## TASKS AND EXERCISES
1 > Reproduce everything from "Notice any trends?" down to "party of parity." in the Pac-12 article, substituting "middling play" for "mediocrity".
2 > Decide whether each statement agrees with the Pac-12 article, answering yes or no and quoting the words that decide it: (a) Oregon is described as always finishing at the top. (b) USC and Stanford are placed among the teams stuck in the middle of the conference. (c) Utah is listed with a record of 7-5.

TEXT EXCERPT START

How Parity Has Resulted in Instability in the Pac-12


Let’s just take a curosy look at the Pac-12 season the last three seasons:

Arizona State66
Washington State48
Oregon State39
Arizona State66
Oregon State57
Washington State210
Oregon State85
Arizona State48
Washington State111

Notice any trends? Lots of mediocrity…

Other than Oregon always at the top and Washington State always at the bottom, the Pac-10/12 has been a conference of a bunch of teams fighting somewhere in the middle. USC and Stanford have been good, but there seems to always be the same crowd of California (20-17), Washington (19-18), Arizona State (16-18), Arizona (17-19), UCLA (17-20), and Oregon State (16-21) fighting to remain in the middle of the conference and somehow get eligible for a 2nd tier bowl. Now we’ve added Utah (7-5) to the party of parity.

The conference has found itself in a vicious cycle of

parity that results in impatient fan bases, frustrated athletic directors, lots of money being thrown around to coaches to get the program “over the hump”, and an instability in the coaching ranks that does not allow these programs to recruit with certainty and really have a chance at sustained growth and teaching of the fundamentals for the players.

TEXT EXCERPT END
DATA SUPPLIED START

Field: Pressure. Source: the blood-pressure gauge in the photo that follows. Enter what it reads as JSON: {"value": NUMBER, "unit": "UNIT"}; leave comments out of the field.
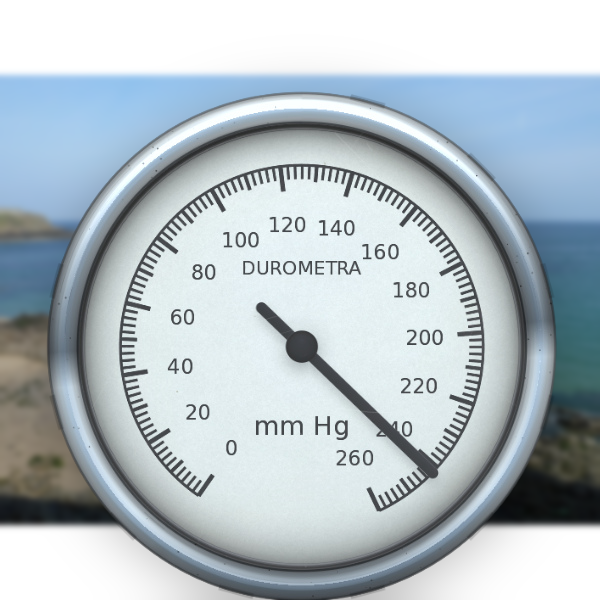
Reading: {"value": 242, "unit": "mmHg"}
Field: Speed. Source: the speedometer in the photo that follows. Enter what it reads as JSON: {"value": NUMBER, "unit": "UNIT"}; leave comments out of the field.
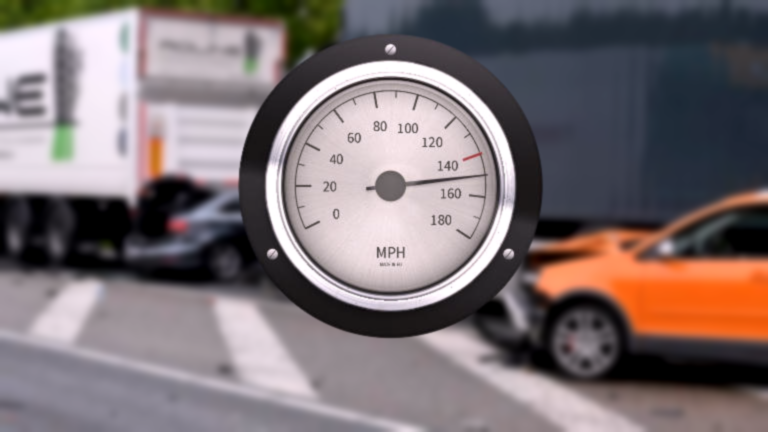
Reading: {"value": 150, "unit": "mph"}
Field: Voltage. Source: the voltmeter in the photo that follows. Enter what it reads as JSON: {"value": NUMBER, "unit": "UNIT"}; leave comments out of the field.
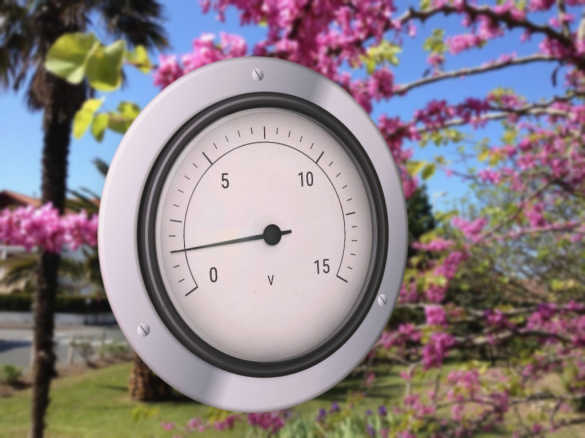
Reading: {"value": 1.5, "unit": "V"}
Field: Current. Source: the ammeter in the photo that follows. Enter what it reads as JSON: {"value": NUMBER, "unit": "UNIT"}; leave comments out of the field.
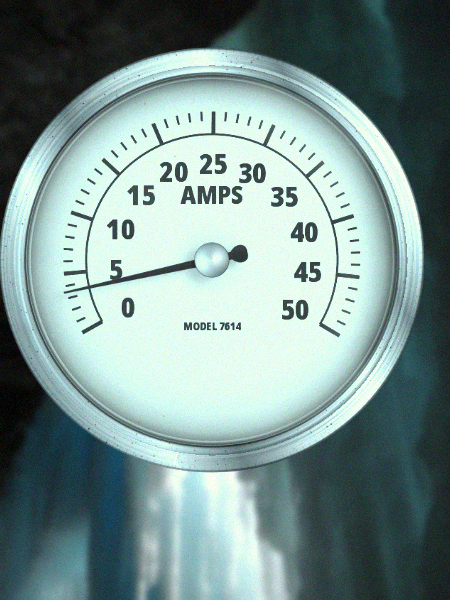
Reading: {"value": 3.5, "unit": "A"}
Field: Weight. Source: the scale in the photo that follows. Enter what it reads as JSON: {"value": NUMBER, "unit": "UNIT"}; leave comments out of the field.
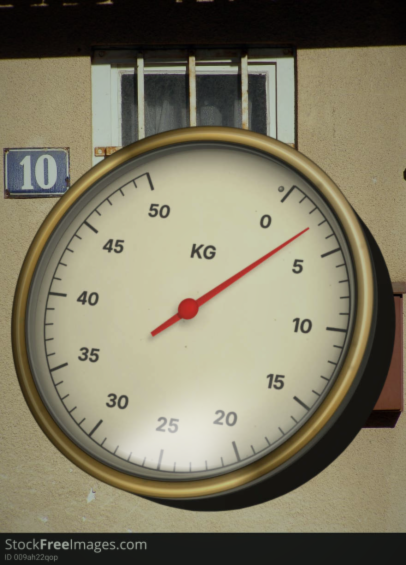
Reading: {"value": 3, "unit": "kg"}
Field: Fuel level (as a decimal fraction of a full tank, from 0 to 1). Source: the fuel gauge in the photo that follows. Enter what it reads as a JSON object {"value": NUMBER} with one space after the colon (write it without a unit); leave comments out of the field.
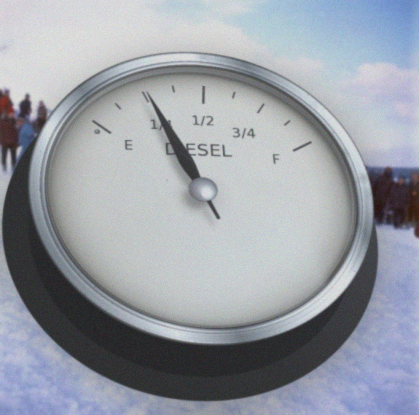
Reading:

DATA SUPPLIED END

## SOLUTIONS TO THE PROBLEMS
1 >
Notice any trends? Lots of middling play…

Other than Oregon always at the top and Washington State always at the bottom, the Pac-10/12 has been a conference of a bunch of teams fighting somewhere in the middle. USC and Stanford have been good, but there seems to always be the same crowd of California (20-17), Washington (19-18), Arizona State (16-18), Arizona (17-19), UCLA (17-20), and Oregon State (16-21) fighting to remain in the middle of the conference and somehow get eligible for a 2nd tier bowl. Now we’ve added Utah (7-5) to the party of parity.

2 >
(a) Yes: "Oregon always at the top"
(b) No: "USC and Stanford have been good"
(c) Yes: "Utah (7-5)"